Klug, who Kahler called a “comedian on wheels,” attends Kahler’s class every week.
Kahler said his art has been evolving with his disability as he is losing his motor skills. She tries to find methods that are adaptable for people’s disabilities, like for Klug’s tremors. She encourages him to paint more abstractly than the fine-tuned pencil portraits he used to do.
“You think about it during the week. You think about it all the time, about altering the way they hold a paintbrush or using Velcro and foam to strap a paintbrush in their hand because they can’t grip and hold things anymore,” she said. “In the end, it gives them more confidence, and confidence is huge for anyone.”
Klug has his own art studio at Inglis House — an entire corner of the art room.
“He has a very broad spectrum of living an artful life,” Kahler said. “He jumps in — I can talk to him as a peer in class. … Sometimes we’ll end up doing something together, a collaboration, at the end of class when there’s leftover paint and everyone’s starting to leave, we will take the extra paint and do a work together. We’ll go back and forth: I’ll make a stroke then he’ll make a stroke.”

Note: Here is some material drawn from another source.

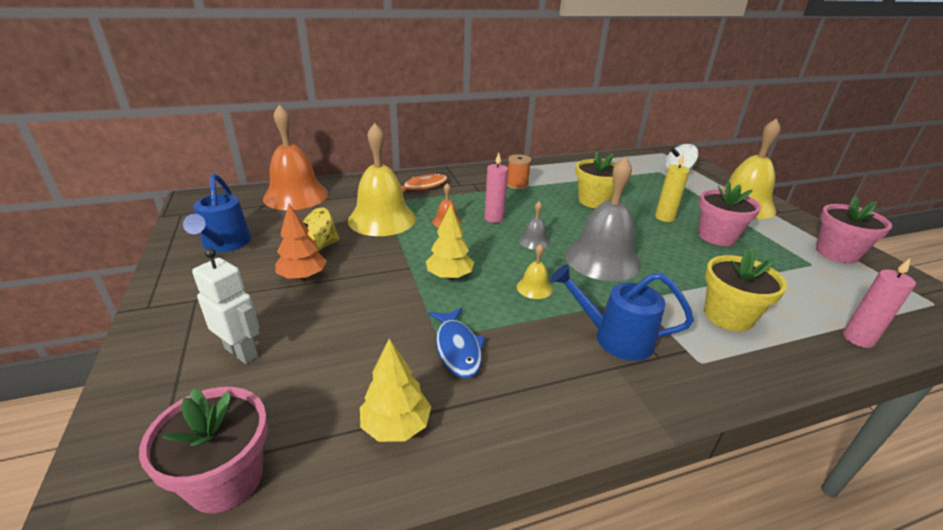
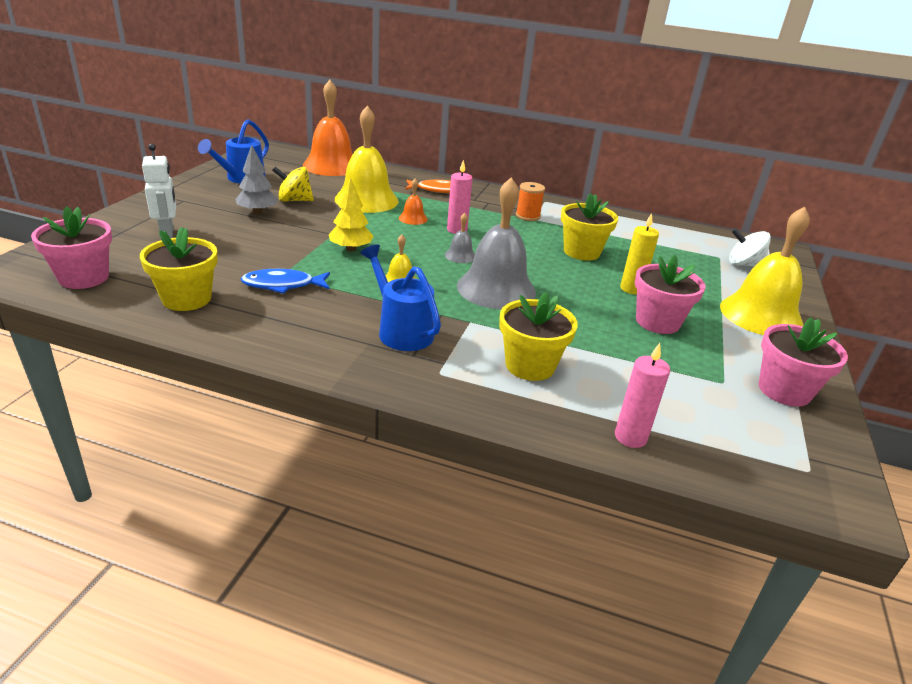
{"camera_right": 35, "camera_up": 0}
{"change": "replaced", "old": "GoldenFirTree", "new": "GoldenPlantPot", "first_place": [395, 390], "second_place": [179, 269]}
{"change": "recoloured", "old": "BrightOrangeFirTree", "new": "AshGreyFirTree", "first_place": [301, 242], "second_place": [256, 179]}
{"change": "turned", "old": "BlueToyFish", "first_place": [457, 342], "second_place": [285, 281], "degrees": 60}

This is Klug’s first major art show since he’s been in Philadelphia.
Before being diagnosed with MS in 2005, Klug was an executive chef, creating “art with food.” He also painted, drew and wrote poetry — and still does, of course.
“I was running a kitchen, so it was long hours anyway, but I was hurting,” he recalled. “I didn’t know what was going on. The confusion was more to blame than anything for the fear that came with the diagnosis.”
Doctors weren’t sure what was wrong at first.
“I was 25 years old. I had never felt more alive. I had this sense of invincibility, of being the king of the world. I was awesome, but I still am because I’m still me, the authentic self inside of this shell, the soul is still intact,” he said. “The problems of the body are not the problems of the soul. I can remain hopeful because I remain hopeful.”
The now 36-year-old self-proclaimed “paintoholic” said he gets his inspiration simply from life.
“It’s around me and happening constantly,” he said. “God, no matter what religion you believe in, is an inspiration.”
Klug, who is not Jewish or religious in any form, says he does not want to invest in any one religion over another, joking that he doesn’t want to “offend any deity.”
“My position has gifted me the opportunity to show the resilience of the human spirit,” he countered. “To bottle that up would be asinine. I need to share it. I need to pass the word along.”
Klug mainly uses acrylic paint because it dries quickly — and he’s impatient.
“Nowadays my art has changed,” he said. “I end up looking for things that appear in my art. I will go abstract and then just feel out a piece to discover the images that are captured within it. I try to help free them in some ways. I find art in my art. I look at it for a little bit and I fall in love with it in a new way.”
He’s found many faces in his work, though none too familiar.
“I discover myself in the way that those images flow through me and assert themselves onto a page,” he said. “I get hooked and I can’t stop.”
Klug added that this gallery showcase is rewarding to him — and no shortage of hard work.
“I’m excited to be able to display my work again. It’s a real feeling of accomplishment, a sense I rarely get anymore because of my disease,” he said. “I am wheelchair-bound and my hands shake. So my art has evolved. I used to be so focused on detail and every little thing had to be in order, so now my art is very liberating. It’s freeing for me to study the interplay between colors, to begin to know color and form in a new way.
“For me to be back in a gallery, it’s like my heart is being set free again. It’s a chance for me to tell my story. I have been given a gift for being able to create artwork and share that story with people.”